Exercise requirements: Find and copy each line of the data that includes "middle".

(Beginning of Information)

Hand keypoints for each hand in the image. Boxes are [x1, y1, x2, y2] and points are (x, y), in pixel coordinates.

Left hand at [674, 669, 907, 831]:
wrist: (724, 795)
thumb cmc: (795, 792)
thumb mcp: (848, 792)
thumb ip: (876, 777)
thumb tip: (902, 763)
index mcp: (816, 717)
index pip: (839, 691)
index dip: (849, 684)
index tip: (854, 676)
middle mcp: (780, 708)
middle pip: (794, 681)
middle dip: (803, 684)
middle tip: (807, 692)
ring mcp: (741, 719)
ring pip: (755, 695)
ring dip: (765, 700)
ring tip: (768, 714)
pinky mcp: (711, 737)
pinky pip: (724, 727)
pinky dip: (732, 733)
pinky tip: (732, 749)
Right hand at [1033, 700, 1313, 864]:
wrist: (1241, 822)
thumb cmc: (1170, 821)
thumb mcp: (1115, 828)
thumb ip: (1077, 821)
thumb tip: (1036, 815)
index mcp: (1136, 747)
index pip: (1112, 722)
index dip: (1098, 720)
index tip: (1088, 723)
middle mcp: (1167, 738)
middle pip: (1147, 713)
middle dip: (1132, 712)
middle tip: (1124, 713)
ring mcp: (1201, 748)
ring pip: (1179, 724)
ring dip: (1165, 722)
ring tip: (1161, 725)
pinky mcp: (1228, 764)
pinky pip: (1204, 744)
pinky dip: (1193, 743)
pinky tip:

(End of Information)

Response to this task:
middle mcp: (780, 708)
middle pip: (794, 681)
middle dip: (803, 684)
middle tip: (807, 692)
middle mcp: (1167, 738)
middle pip: (1147, 713)
middle dip: (1132, 712)
middle tip: (1124, 713)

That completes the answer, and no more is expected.